People regularly cite Australia's economic strength and our egalitarianism as reasons why emotion-driven, fact-free and angry populism will not flourish here as it is flourishing in other Western democracies.
But research recently published by a University of Melbourne academic, Roberto Stefan Foa, and his former Harvard colleague Yascha Mounk, shows that our democratic consensus is fragile too.
The pair has been researching the attitudes of people in so-called "consolidated" democracies, to the conventions and institutions that comprise those democracies.
They have found a disturbing trend – over time, in all the liberal democracies including Australia, open-ness to the idea of military rule has grown, the number of people who think a democratic system is "bad" has grown, support for the concept of civil rights is less, and fewer people express an interest in politics. This trend is especially pronounced in young people, so-called Millennials.

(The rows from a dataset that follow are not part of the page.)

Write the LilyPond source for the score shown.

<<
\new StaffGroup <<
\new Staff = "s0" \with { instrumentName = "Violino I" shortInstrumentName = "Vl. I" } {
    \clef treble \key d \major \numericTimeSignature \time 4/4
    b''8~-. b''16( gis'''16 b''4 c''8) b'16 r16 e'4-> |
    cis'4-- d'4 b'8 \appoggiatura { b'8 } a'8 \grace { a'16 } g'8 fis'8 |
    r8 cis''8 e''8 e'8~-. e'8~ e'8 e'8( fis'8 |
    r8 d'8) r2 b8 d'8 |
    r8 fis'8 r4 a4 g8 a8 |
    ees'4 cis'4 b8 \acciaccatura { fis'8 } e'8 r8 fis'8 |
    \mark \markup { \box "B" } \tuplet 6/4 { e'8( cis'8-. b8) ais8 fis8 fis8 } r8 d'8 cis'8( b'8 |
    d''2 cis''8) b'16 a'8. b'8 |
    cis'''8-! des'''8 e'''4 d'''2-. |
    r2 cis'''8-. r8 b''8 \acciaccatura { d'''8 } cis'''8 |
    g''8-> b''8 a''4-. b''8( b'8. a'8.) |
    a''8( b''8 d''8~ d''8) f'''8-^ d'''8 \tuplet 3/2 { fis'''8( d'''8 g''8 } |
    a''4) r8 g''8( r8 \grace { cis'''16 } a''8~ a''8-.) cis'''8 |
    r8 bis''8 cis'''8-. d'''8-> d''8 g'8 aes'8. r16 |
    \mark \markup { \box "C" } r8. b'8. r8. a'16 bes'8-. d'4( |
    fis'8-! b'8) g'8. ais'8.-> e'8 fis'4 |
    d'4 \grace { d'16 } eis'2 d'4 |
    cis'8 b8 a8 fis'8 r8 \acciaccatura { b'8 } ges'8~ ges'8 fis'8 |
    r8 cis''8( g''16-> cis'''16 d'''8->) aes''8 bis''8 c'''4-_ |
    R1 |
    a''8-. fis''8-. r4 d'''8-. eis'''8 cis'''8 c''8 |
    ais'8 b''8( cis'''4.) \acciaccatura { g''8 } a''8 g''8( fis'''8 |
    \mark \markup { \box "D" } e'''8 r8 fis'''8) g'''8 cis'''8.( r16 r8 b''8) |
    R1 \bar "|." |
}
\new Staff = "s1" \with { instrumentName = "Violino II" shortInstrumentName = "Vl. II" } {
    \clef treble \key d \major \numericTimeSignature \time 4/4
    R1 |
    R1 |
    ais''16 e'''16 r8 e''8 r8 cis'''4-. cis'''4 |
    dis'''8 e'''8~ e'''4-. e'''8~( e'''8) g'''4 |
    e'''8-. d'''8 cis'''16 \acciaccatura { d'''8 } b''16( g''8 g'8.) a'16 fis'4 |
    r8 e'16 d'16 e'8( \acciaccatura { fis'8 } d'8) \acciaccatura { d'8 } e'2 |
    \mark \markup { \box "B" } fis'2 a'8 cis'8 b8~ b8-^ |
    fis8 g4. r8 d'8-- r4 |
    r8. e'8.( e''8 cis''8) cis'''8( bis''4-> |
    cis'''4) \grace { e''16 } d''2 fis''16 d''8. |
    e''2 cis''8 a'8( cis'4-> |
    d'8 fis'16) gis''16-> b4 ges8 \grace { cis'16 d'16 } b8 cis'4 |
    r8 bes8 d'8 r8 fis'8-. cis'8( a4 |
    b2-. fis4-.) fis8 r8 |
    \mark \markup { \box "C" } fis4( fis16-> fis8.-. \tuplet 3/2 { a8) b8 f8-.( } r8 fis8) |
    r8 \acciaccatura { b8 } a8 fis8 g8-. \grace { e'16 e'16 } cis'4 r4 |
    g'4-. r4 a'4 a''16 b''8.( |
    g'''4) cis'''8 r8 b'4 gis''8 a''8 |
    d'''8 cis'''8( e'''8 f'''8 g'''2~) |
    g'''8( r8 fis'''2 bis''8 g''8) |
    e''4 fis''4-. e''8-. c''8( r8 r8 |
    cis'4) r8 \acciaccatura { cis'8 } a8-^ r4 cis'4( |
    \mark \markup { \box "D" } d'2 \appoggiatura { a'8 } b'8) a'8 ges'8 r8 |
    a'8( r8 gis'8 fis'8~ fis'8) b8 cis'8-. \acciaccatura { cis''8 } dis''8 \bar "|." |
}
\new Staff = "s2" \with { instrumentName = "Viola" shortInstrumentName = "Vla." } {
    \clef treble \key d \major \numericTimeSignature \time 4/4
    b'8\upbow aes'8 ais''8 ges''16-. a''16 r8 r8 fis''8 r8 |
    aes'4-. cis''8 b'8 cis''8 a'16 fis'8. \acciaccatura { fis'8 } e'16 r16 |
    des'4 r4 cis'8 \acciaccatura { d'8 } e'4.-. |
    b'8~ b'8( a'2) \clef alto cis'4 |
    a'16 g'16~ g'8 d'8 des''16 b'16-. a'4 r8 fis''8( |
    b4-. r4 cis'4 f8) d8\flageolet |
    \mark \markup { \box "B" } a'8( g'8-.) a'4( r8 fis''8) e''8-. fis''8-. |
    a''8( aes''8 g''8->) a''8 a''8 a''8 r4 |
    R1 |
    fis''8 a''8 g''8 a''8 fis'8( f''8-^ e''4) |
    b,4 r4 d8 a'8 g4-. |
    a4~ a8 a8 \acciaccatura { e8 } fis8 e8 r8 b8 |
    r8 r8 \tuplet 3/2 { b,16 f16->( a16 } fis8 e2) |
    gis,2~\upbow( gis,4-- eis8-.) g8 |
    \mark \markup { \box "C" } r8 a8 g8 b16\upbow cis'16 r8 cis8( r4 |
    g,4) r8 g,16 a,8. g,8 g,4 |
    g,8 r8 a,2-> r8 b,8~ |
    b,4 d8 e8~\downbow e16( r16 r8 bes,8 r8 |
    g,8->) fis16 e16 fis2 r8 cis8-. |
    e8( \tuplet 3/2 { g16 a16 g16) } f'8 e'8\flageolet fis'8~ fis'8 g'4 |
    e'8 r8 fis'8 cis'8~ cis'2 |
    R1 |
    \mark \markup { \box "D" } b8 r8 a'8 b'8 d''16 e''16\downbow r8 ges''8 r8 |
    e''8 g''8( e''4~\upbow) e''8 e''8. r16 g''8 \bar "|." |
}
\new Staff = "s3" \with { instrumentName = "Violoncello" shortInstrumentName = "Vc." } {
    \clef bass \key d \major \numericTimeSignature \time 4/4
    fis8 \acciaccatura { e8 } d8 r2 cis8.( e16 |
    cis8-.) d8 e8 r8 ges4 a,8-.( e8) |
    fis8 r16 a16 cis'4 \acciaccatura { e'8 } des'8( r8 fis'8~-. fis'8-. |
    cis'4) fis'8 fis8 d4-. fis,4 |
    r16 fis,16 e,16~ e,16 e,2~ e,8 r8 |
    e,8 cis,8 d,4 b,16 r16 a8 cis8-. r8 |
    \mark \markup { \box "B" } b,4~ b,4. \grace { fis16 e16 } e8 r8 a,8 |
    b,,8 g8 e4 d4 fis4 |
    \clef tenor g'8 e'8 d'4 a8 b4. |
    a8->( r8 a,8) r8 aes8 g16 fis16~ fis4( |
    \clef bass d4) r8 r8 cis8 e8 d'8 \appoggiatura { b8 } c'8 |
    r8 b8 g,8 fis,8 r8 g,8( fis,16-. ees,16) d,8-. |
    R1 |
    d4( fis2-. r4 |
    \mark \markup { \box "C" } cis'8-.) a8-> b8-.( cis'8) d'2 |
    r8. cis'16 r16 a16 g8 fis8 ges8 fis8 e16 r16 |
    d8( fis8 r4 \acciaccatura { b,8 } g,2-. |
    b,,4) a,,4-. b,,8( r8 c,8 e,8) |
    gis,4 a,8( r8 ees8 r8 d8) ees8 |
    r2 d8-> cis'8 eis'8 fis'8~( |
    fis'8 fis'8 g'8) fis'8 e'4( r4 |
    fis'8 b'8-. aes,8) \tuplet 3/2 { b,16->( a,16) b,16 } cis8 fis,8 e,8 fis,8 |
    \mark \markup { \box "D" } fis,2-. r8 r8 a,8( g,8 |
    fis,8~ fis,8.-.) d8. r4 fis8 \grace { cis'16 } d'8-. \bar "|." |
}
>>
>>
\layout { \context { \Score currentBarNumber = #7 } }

In these conditions, populist politicians gain traction by appealing to emotion and bypassing fact altogether.
These politicians outrage the "elites", precisely because they don't adhere to the values of liberal democracy, which roll all the way back to the Enlightenment. They are playing "our" game but they won't accept the rules we wrote. They don't value rationalism over emotion. They don't abide by the norms so many of us thought (or hoped) were settled, and in this sense they are radical.
And when you have a Prime Minister who refuses facts as squarely as Turnbull did this week, despite being educated, intelligent and on record as knowing those facts better than most people, we are edging towards the land of the radical, where policy-making is as fantastical as a go-nowhere boat trip over a bleached-out coral reef.